┌──

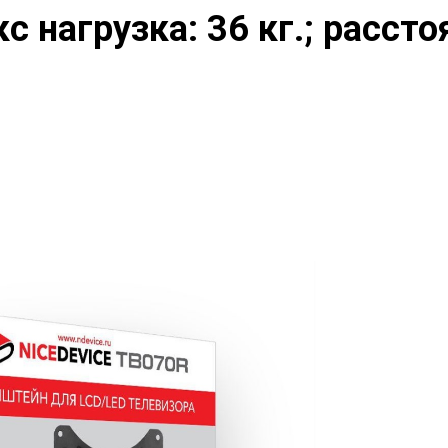
с нагрузка: 36 кг.; расст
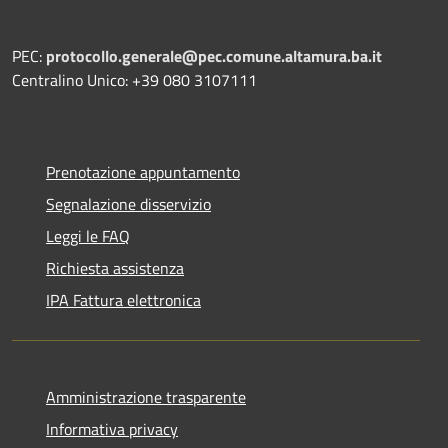
PEC:
protocollo.generale@pec.comune.altamura.ba.it
Centralino Unico: +39 080 3107111
Prenotazione appuntamento
Segnalazione disservizio
Leggi le FAQ
Richiesta assistenza
IPA Fattura elettronica
Amministrazione trasparente
Informativa privacy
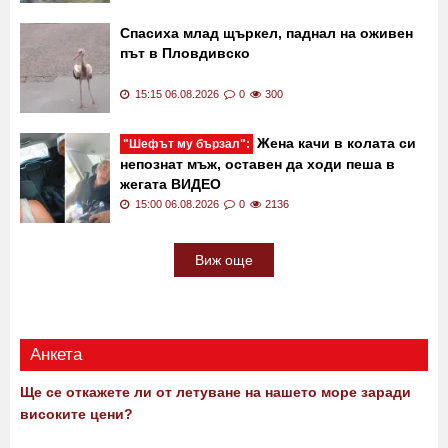
Прокуратурата и МВР с подробности за
жестокото убийство в Пловдив НА ЖИВО
15:16 06.08.2026
0
1646
Спасиха млад щъркел, паднал на оживен
път в Пловдивско
15:15 06.08.2026
0
300
Жена качи в колата си
"Шефът му бързал":
непознат мъж, оставен да ходи пеша в
жегата ВИДЕО
15:00 06.08.2026
0
2136
Виж още
Анкета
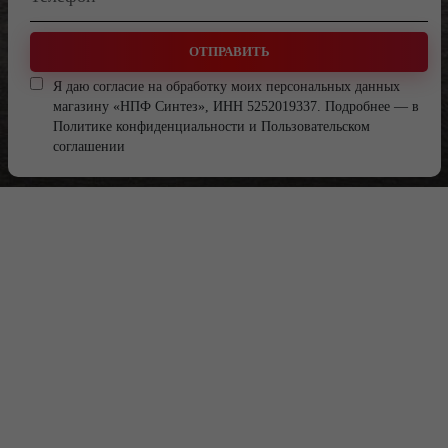
ОТПРАВИТЬ
Я даю согласие на обработку моих персональных данных
магазину «НПФ Синтез», ИНН 5252019337. Подробнее — в
Политике конфиденциальности
и
Пользовательском
соглашении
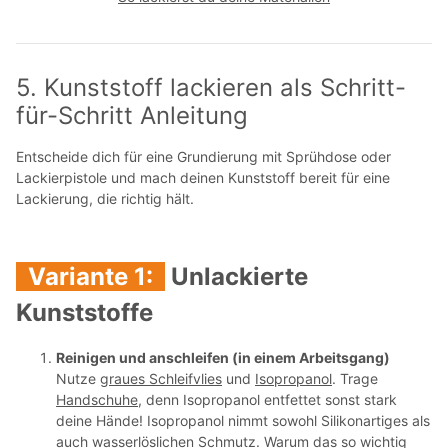
5. Kunststoff lackieren als Schritt-
für-Schritt Anleitung
Entscheide dich für eine Grundierung mit Sprühdose oder
Lackierpistole und mach deinen Kunststoff bereit für eine
Lackierung, die richtig hält.
Variante 1:
Unlackierte
Kunststoffe
Reinigen und anschleifen (in einem Arbeitsgang)
Nutze
graues Schleifvlies
und
Isopropanol
. Trage
Handschuhe
, denn Isopropanol entfettet sonst stark
deine Hände!
Isopropanol nimmt sowohl Silikonartiges als
auch wasserlöslichen Schmutz.
Warum das so wichtig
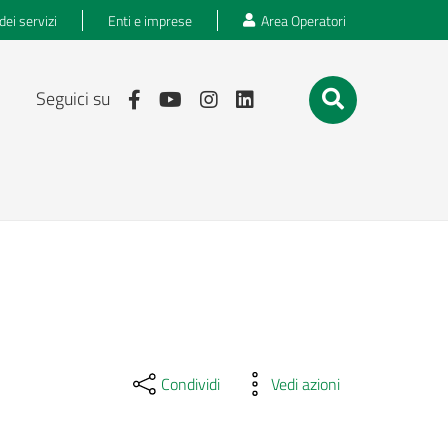
dei servizi
Enti e imprese
Area Operatori
Seguici su
Condividi
Vedi azioni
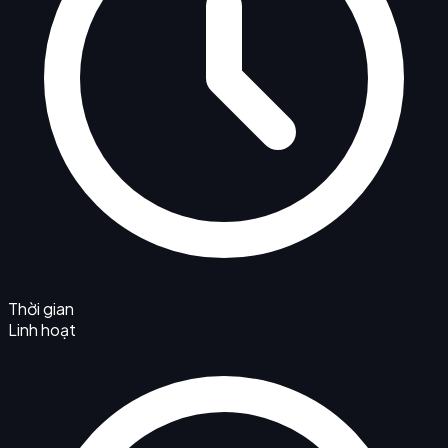
Thời gian
Linh hoạt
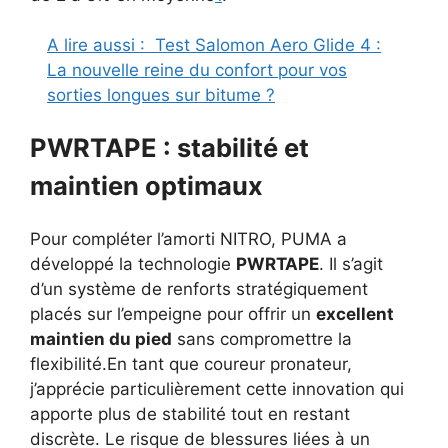
A lire aussi :
Test Salomon Aero Glide 4 :
La nouvelle reine du confort pour vos
sorties longues sur bitume ?
PWRTAPE : stabilité et
maintien optimaux
Pour compléter l’amorti NITRO, PUMA a
développé la technologie
PWRTAPE
. Il s’agit
d’un système de renforts stratégiquement
placés sur l’empeigne pour offrir un
excellent
maintien du pied
sans compromettre la
flexibilité.En tant que coureur pronateur,
j’apprécie particulièrement cette innovation qui
apporte plus de stabilité tout en restant
discrète. Le risque de blessures liées à un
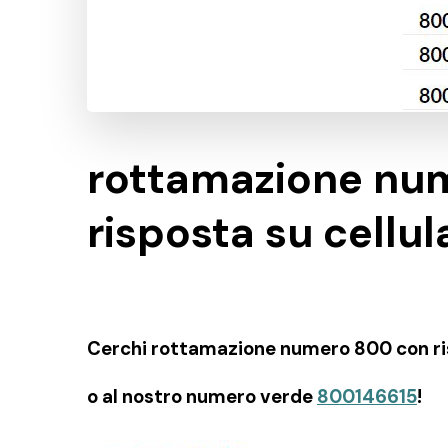
rottamazione nu
risposta su cellul
Cerchi rottamazione numero 800 con rispo
o al nostro numero verde
800146615
!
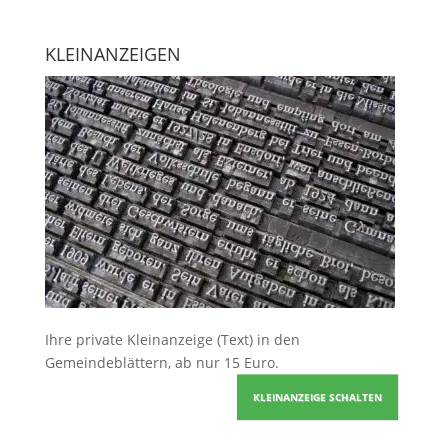
KLEINANZEIGEN
Ihre
private Kleinanzeige
(Text) in den
Gemeindeblättern, ab nur 15 Euro.
KLEINANZEIGE SCHALTEN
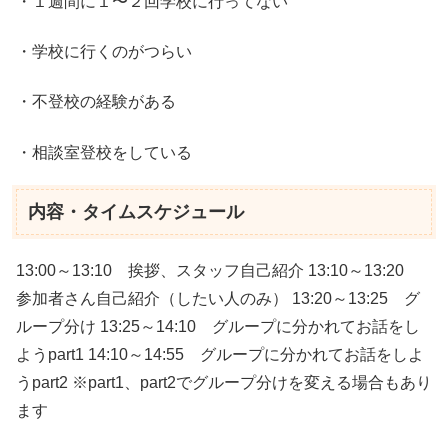
・１週間に１〜２回学校に行ってない
・学校に行くのがつらい
・不登校の経験がある
・相談室登校をしている
内容・タイムスケジュール
13:00～13:10 挨拶、スタッフ自己紹介 13:10～13:20
参加者さん自己紹介（したい人のみ） 13:20～13:25 グ
ループ分け 13:25～14:10 グループに分かれてお話をし
ようpart1 14:10～14:55 グループに分かれてお話をしよ
うpart2 ※part1、part2でグループ分けを変える場合もあり
ます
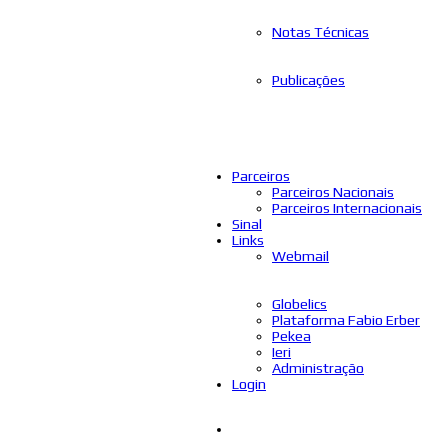
Notas Técnicas
Publicações
Parceiros
Parceiros Nacionais
Parceiros Internacionais
Sinal
Links
Webmail
Globelics
Plataforma Fabio Erber
Pekea
Ieri
Administração
Login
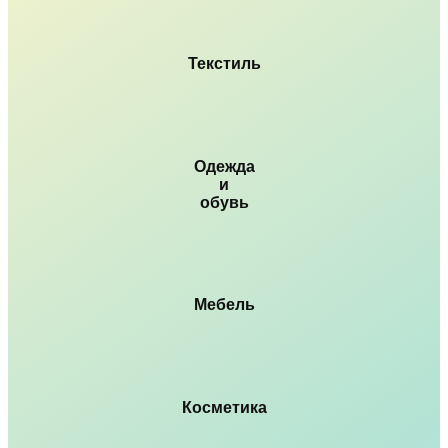
Текстиль
Одежда
и
обувь
Мебель
Косметика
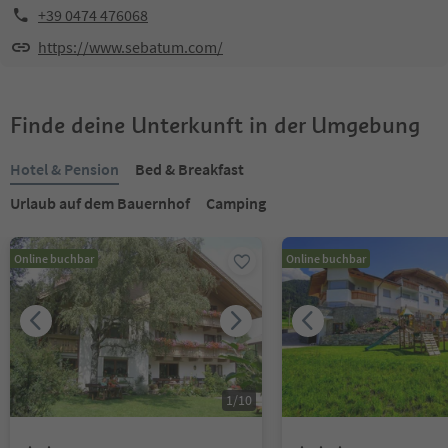
+39 0474 476068
https://www.sebatum.com/
Finde deine Unterkunft in der Umgebung
Hotel & Pension
Bed & Breakfast
Urlaub auf dem Bauernhof
Camping
Online buchbar
Online buchbar
1
/
10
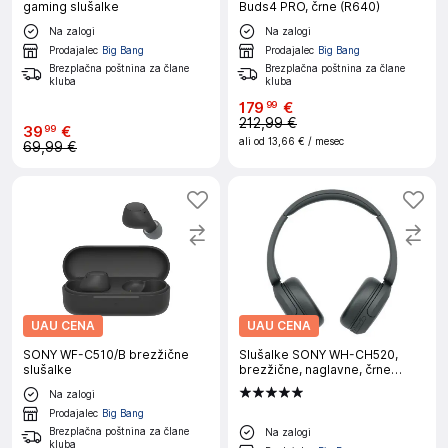
gaming slušalke
Buds4 PRO, črne (R640)
Na zalogi
Na zalogi
Prodajalec
Big Bang
Prodajalec
Big Bang
Brezplačna poštnina za člane
Brezplačna poštnina za člane
kluba
kluba
179
€
99
212,99 €
39
€
99
ali od
13,66 €
/ mesec
69,99 €
UAU CENA
UAU CENA
SONY WF-C510/B brezžične
Slušalke SONY WH-CH520,
slušalke
brezžične, naglavne, črne
(WHCH520B.CE7)
Na zalogi
Prodajalec
Big Bang
Brezplačna poštnina za člane
Na zalogi
kluba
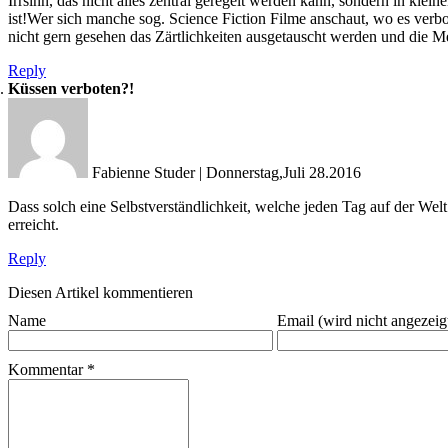
Irrsinn, das nicht alles zentral geregelt werden kann, sondern in kle
ist!Wer sich manche sog. Science Fiction Filme anschaut, wo es verbote
nicht gern gesehen das Zärtlichkeiten ausgetauscht werden und die Me
Reply
Küssen verboten?!
Fabienne Studer
|
Donnerstag,Juli 28.2016
Dass solch eine Selbstverständlichkeit, welche jeden Tag auf der Wel
erreicht.
Reply
Diesen Artikel kommentieren
Name
Email (wird nicht angezeig
Kommentar
*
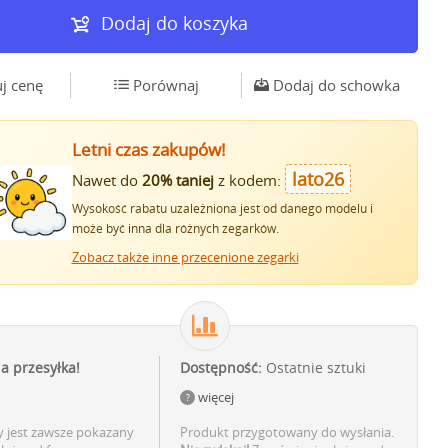
Dodaj do koszyka
j cenę
Porównaj
Dodaj do schowka
Letni czas zakupów!
lato26
Nawet do
20% taniej
z kodem:
Wysokość rabatu uzależniona jest od danego modelu i
może być inna dla różnych zegarków.
Zobacz także inne przecenione zegarki
ia przesyłka!
Dostępność:
Ostatnie sztuki
więcej
 jest zawsze pokazany
Produkt przygotowany do wysłania.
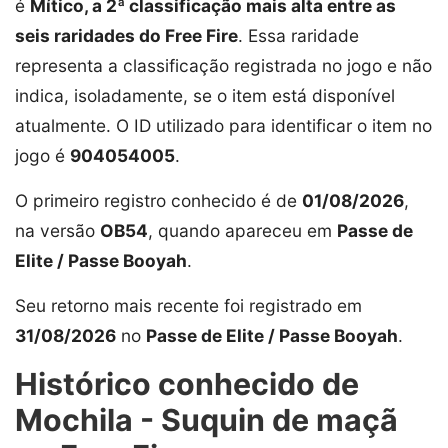
é
Mítico, a 2ª classificação mais alta entre as
seis raridades do Free Fire
. Essa raridade
representa a classificação registrada no jogo e não
indica, isoladamente, se o item está disponível
atualmente. O ID utilizado para identificar o item no
jogo é
904054005
.
O primeiro registro conhecido é de
01/08/2026
,
na versão
OB54
, quando apareceu em
Passe de
Elite / Passe Booyah
.
Seu retorno mais recente foi registrado em
31/08/2026
no
Passe de Elite / Passe Booyah
.
Histórico conhecido de
Mochila - Suquin de maçã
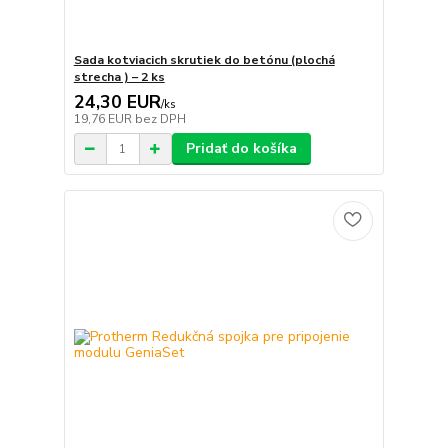
Sada kotviacich skrutiek do betónu (plochá
strecha ) – 2 ks
24,30 EUR
/
ks
19,76 EUR
bez DPH
Pridať do košíka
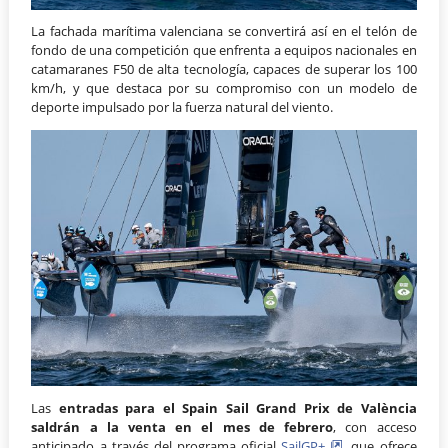
La fachada marítima valenciana se convertirá así en el telón de
fondo de una competición que enfrenta a equipos nacionales en
catamaranes F50 de alta tecnología, capaces de superar los 100
km/h, y que destaca por su compromiso con un modelo de
deporte impulsado por la fuerza natural del viento.
Las
entradas para el Spain Sail Grand Prix de València
saldrán a la venta en el mes de febrero
, con acceso
anticipado a través del programa oficial
SailGP+
, que ofrece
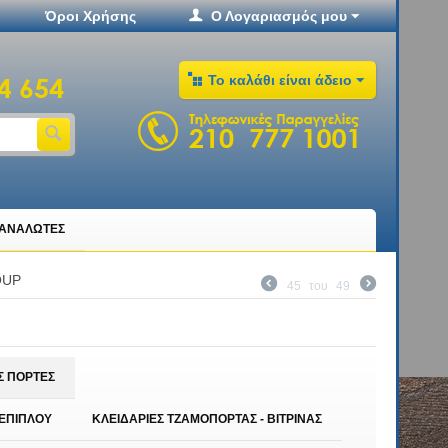
Όροι Χρήσης
Ο Λογαριασμός μου
Το καλάθι είναι άδειο
ΤΑΝΑΛΩΤΕΣ
OUP
45
του
49
Σ ΠΟΡΤΕΣ
 ΕΠΙΠΛΟΥ
ΚΛΕΙΔΑΡΙΕΣ ΤΖΑΜΟΠΟΡΤΑΣ - ΒΙΤΡΙΝΑΣ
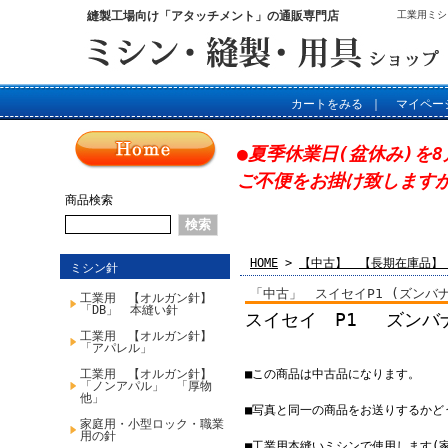
縫製工場向け「アタッチメント」の通販専門店
工業用ミシ
カートをみる
｜
マイペー
●夏季休業日(盆休み)を8
ご不便をお掛け致します
商品検索
HOME
>
【中古】 【長期在庫品】
ミシン針
「中古」 スイセイP1 (ズンバナ
工業用 【オルガン針】
「DB」 本縫い針
スイセイ P1 ズンバナ
工業用 【オルガン針】
「アパレル」
工業用 【オルガン針】
■この商品は中古品になります。
「ノンアパル」 「厚物
他」
■写真と同一の商品をお送りするかど
家庭用・小型ロック・職業
用の針
■工業用本縫いミシンで使用します(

└──

Directive: Copy out every line of text from the records above, unchanged, and omit the pictures from your answer.

Result:
с нагрузка: 36 кг.; расст
PEC:
protocollo.generale@pec.comune.altamura.ba.it
Centralino Unico: +39 080 3107111
Prenotazione appuntamento
Segnalazione disservizio
Leggi le FAQ
Richiesta assistenza
IPA Fattura elettronica
Amministrazione trasparente
Informativa privacy
Прокуратурата и МВР с подробности за
жестокото убийство в Пловдив НА ЖИВО
15:16 06.08.2026
0
1646
Спасиха млад щъркел, паднал на оживен
път в Пловдивско
15:15 06.08.2026
0
300
Жена качи в колата си
"Шефът му бързал":
непознат мъж, оставен да ходи пеша в
жегата ВИДЕО
15:00 06.08.2026
0
2136
Виж още
Анкета
ОТПРАВИТЬ
Я даю согласие на обработку моих персональных данных
магазину «НПФ Синтез», ИНН 5252019337. Подробнее — в
Политике конфиденциальности
и
Пользовательском
соглашении
5. Kunststoff lackieren als Schritt-
für-Schritt Anleitung
Entscheide dich für eine Grundierung mit Sprühdose oder
Lackierpistole und mach deinen Kunststoff bereit für eine
Lackierung, die richtig hält.
Variante 1:
Unlackierte
Kunststoffe
Reinigen und anschleifen (in einem Arbeitsgang)
Nutze
graues Schleifvlies
und
Isopropanol
. Trage
Handschuhe
, denn Isopropanol entfettet sonst stark
deine Hände!
Isopropanol nimmt sowohl Silikonartiges als
auch wasserlöslichen Schmutz.
Warum das so wichtig
dei servizi
Enti e imprese
Area Operatori
Seguici su
Condividi
Vedi azioni
Thời gian
Linh hoạt
A lire aussi :
Test Salomon Aero Glide 4 :
La nouvelle reine du confort pour vos
sorties longues sur bitume ?
PWRTAPE : stabilité et
maintien optimaux
Pour compléter l’amorti NITRO, PUMA a
développé la technologie
PWRTAPE
. Il s’agit
d’un système de renforts stratégiquement
placés sur l’empeigne pour offrir un
excellent
maintien du pied
sans compromettre la
flexibilité.En tant que coureur pronateur,
j’apprécie particulièrement cette innovation qui
apporte plus de stabilité tout en restant
discrète. Le risque de blessures liées à un
rottamazione nu
risposta su cellul
Cerchi rottamazione numero 800 con rispo
o al nostro numero verde
800146615
!
KLEINANZEIGEN
Ihre
private Kleinanzeige
(Text) in den
Gemeindeblättern, ab nur 15 Euro.
KLEINANZEIGE SCHALTEN
・１週間に１〜２回学校に行ってない
・学校に行くのがつらい
・不登校の経験がある
・相談室登校をしている
内容・タイムスケジュール
13:00～13:10 挨拶、スタッフ自己紹介 13:10～13:20
参加者さん自己紹介（したい人のみ） 13:20～13:25 グ
ループ分け 13:25～14:10 グループに分かれてお話をし
ようpart1 14:10～14:55 グループに分かれてお話をしよ
うpart2 ※part1、part2でグループ分けを変える場合もあり
ます
Notas Técnicas
Publicações
Parceiros
Parceiros Nacionais
Parceiros Internacionais
Sinal
Links
Webmail
Globelics
Plataforma Fabio Erber
Pekea
Ieri
Administração
Login
Текстиль
Одежда
и
обувь
Мебель
Косметика
+39 0474 476068
https://www.sebatum.com/
Finde deine Unterkunft in der Umgebung
Hotel & Pension
Bed & Breakfast
Urlaub auf dem Bauernhof
Camping
Online buchbar
Online buchbar
1
/
10
gaming slušalke
Buds4 PRO, črne (R640)
Na zalogi
Na zalogi
Prodajalec
Big Bang
Prodajalec
Big Bang
Brezplačna poštnina za člane
Brezplačna poštnina za člane
kluba
kluba
179
€
99
212,99 €
39
€
99
ali od
13,66 €
/ mesec
69,99 €
UAU CENA
UAU CENA
SONY WF-C510/B brezžične
Slušalke SONY WH-CH520,
slušalke
brezžične, naglavne, črne
(WHCH520B.CE7)
Na zalogi
Prodajalec
Big Bang
Brezplačna poštnina za člane
Na zalogi
kluba
Irrsinn, das nicht alles zentral geregelt werden kann, sondern in kle
ist!Wer sich manche sog. Science Fiction Filme anschaut, wo es verbote
nicht gern gesehen das Zärtlichkeiten ausgetauscht werden und die Me
Reply
Küssen verboten?!
Fabienne Studer
|
Donnerstag,Juli 28.2016
Dass solch eine Selbstverständlichkeit, welche jeden Tag auf der Wel
erreicht.
Reply
Diesen Artikel kommentieren
Name
Email (wird nicht angezeig
Kommentar
*
Dodaj do koszyka
j cenę
Porównaj
Dodaj do schowka
Letni czas zakupów!
lato26
Nawet do
20% taniej
z kodem:
Wysokość rabatu uzależniona jest od danego modelu i
może być inna dla różnych zegarków.
Zobacz także inne przecenione zegarki
ia przesyłka!
Dostępność:
Ostatnie sztuki
więcej
 jest zawsze pokazany
Produkt przygotowany do wysłania.
é
Mítico, a 2ª classificação mais alta entre as
seis raridades do Free Fire
. Essa raridade
representa a classificação registrada no jogo e não
indica, isoladamente, se o item está disponível
atualmente. O ID utilizado para identificar o item no
jogo é
904054005
.
O primeiro registro conhecido é de
01/08/2026
,
na versão
OB54
, quando apareceu em
Passe de
Elite / Passe Booyah
.
Seu retorno mais recente foi registrado em
31/08/2026
no
Passe de Elite / Passe Booyah
.
Histórico conhecido de
Mochila - Suquin de maçã
Sada kotviacich skrutiek do betónu (plochá
strecha ) – 2 ks
24,30 EUR
/
ks
19,76 EUR
bez DPH
Pridať do košíka
La fachada marítima valenciana se convertirá así en el telón de
fondo de una competición que enfrenta a equipos nacionales en
catamaranes F50 de alta tecnología, capaces de superar los 100
km/h, y que destaca por su compromiso con un modelo de
deporte impulsado por la fuerza natural del viento.
Las
entradas para el Spain Sail Grand Prix de València
saldrán a la venta en el mes de febrero
, con acceso
anticipado a través del programa oficial
SailGP+
, que ofrece
Όροι Χρήσης
Ο Λογαριασμός μου
Το καλάθι είναι άδειο
ΤΑΝΑΛΩΤΕΣ
OUP
45
του
49
Σ ΠΟΡΤΕΣ
 ΕΠΙΠΛΟΥ
ΚΛΕΙΔΑΡΙΕΣ ΤΖΑΜΟΠΟΡΤΑΣ - ΒΙΤΡΙΝΑΣ
縫製工場向け「アタッチメント」の通販専門店
工業用ミシ
カートをみる
｜
マイペー
●夏季休業日(盆休み)を8
ご不便をお掛け致します
商品検索
HOME
>
【中古】 【長期在庫品】
ミシン針
「中古」 スイセイP1 (ズンバナ
工業用 【オルガン針】
「DB」 本縫い針
スイセイ P1 ズンバナ
工業用 【オルガン針】
「アパレル」
工業用 【オルガン針】
■この商品は中古品になります。
「ノンアパル」 「厚物
他」
■写真と同一の商品をお送りするかど
家庭用・小型ロック・職業
用の針
■工業用本縫いミシンで使用します(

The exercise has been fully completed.